### WHAT IS NEEDED
Pull out every line below that contains the string "horizontal" and copy each one.

[Collected data]
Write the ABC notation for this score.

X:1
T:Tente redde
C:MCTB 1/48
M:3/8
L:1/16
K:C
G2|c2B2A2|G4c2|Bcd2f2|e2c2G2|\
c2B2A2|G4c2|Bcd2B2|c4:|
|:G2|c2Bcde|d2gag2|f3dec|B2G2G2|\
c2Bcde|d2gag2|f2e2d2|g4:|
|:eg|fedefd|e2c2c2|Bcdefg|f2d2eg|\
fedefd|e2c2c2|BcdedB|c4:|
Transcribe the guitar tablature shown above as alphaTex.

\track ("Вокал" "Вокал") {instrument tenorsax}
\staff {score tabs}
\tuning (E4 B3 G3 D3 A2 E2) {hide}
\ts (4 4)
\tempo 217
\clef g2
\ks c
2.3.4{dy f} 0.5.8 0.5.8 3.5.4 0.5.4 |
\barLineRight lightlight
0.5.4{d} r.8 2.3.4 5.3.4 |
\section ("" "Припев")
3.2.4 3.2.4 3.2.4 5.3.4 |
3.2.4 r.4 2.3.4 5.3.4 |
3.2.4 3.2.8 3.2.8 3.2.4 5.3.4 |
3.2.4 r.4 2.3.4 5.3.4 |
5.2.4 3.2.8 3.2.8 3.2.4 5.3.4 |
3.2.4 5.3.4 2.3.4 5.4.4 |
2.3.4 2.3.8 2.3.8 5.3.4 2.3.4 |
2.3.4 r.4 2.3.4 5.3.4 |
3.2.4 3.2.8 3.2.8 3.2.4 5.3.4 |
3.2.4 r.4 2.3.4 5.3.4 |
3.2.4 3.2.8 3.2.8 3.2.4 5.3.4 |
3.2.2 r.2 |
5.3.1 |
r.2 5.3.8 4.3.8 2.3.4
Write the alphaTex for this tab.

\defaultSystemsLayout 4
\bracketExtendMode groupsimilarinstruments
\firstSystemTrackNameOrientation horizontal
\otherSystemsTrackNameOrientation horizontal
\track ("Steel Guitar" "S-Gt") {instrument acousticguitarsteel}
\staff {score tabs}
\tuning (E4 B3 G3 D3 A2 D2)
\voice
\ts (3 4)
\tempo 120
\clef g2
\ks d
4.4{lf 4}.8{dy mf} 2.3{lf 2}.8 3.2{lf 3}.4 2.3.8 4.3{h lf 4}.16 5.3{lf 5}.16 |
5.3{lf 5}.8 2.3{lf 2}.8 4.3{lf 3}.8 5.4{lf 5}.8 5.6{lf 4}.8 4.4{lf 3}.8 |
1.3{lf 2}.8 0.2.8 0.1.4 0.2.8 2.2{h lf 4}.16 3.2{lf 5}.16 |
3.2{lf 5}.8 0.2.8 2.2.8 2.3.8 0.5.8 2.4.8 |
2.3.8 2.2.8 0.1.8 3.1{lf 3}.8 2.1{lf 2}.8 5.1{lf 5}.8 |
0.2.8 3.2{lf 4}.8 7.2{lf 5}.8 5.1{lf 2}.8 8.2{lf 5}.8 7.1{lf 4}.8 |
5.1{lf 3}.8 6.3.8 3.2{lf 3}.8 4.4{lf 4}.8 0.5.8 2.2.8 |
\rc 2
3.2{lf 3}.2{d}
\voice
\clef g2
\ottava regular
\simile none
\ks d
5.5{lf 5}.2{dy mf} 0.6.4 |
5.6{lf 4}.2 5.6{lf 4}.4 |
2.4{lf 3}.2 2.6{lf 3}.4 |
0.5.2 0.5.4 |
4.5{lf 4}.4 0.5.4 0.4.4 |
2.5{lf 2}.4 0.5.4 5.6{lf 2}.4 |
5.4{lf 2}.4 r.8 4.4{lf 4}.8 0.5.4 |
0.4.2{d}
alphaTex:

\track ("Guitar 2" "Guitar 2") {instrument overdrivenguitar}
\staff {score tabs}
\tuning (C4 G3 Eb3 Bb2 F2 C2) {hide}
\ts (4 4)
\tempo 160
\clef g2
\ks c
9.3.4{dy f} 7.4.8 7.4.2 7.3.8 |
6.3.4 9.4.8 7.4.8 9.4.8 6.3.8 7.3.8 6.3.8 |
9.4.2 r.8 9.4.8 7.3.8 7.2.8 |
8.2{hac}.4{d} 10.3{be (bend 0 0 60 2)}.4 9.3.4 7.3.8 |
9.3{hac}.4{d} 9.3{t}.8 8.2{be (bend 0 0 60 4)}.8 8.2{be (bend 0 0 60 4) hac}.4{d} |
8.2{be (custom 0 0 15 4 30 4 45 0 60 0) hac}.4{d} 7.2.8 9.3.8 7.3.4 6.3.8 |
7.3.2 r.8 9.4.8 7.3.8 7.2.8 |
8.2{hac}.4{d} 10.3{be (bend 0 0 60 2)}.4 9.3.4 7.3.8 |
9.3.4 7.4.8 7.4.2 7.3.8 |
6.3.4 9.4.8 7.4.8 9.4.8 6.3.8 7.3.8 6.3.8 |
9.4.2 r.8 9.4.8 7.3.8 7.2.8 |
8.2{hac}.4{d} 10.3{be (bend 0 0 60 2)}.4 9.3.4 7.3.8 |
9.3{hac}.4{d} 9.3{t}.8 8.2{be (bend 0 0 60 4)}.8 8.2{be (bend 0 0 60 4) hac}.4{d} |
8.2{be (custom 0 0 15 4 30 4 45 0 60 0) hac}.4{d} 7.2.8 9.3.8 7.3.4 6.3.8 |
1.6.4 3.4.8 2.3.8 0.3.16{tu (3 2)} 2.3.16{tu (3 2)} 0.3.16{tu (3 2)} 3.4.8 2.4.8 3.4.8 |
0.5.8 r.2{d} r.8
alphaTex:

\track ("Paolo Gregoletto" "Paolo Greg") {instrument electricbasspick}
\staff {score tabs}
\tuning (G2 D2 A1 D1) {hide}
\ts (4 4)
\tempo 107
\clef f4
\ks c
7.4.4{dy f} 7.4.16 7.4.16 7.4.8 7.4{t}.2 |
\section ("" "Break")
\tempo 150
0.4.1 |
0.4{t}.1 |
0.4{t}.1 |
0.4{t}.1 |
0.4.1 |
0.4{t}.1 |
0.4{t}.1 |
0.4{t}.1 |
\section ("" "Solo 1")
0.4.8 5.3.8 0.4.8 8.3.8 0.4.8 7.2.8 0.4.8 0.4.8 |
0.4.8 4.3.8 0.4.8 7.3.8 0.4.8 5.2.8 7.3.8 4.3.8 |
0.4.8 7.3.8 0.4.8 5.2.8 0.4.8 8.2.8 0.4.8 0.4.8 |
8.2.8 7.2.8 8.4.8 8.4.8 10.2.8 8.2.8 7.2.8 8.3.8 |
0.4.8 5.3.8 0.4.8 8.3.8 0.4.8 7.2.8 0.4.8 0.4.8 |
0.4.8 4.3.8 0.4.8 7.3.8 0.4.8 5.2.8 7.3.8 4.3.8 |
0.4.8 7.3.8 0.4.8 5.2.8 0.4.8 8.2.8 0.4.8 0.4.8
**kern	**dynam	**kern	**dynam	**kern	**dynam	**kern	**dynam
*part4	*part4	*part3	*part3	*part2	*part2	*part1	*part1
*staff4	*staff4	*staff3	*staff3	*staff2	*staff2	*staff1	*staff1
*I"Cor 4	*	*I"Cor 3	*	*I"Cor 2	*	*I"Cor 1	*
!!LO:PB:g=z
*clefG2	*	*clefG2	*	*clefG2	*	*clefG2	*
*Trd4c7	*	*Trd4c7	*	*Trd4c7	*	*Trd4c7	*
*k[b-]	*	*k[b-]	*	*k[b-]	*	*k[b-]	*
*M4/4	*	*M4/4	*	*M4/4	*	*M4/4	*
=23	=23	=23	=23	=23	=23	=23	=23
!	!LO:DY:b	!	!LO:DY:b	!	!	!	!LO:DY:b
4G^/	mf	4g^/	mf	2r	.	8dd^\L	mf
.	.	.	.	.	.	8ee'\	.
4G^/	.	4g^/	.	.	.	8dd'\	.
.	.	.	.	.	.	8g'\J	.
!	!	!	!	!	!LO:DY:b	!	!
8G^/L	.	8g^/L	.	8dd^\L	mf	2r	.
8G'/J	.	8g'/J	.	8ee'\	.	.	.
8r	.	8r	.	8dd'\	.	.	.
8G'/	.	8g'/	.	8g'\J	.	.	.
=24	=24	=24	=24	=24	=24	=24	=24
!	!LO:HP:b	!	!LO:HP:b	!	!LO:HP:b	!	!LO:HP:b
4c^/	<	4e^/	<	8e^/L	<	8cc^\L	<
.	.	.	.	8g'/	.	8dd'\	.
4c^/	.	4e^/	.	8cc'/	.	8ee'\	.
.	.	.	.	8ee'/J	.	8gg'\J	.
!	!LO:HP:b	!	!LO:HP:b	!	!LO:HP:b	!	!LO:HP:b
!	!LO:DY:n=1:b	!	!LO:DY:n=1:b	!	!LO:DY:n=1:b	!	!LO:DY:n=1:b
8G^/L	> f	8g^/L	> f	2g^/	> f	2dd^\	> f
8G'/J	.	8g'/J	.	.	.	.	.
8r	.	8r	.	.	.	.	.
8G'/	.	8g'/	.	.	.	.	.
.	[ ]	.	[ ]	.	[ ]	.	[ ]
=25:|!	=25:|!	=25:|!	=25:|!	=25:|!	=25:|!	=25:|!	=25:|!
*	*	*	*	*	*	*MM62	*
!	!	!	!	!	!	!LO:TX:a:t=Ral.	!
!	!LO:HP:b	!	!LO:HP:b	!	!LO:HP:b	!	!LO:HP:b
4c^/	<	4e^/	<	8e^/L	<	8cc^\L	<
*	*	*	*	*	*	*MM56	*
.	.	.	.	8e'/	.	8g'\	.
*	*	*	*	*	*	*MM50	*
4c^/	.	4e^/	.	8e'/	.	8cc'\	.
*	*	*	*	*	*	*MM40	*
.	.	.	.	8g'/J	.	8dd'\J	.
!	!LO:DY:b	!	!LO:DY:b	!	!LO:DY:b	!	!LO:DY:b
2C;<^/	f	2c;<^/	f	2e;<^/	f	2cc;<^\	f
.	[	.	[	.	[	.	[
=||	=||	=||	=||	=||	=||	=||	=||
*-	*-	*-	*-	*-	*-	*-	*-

### ANSWER IN FULL
\firstSystemTrackNameOrientation horizontal
\otherSystemsTrackNameOrientation horizontal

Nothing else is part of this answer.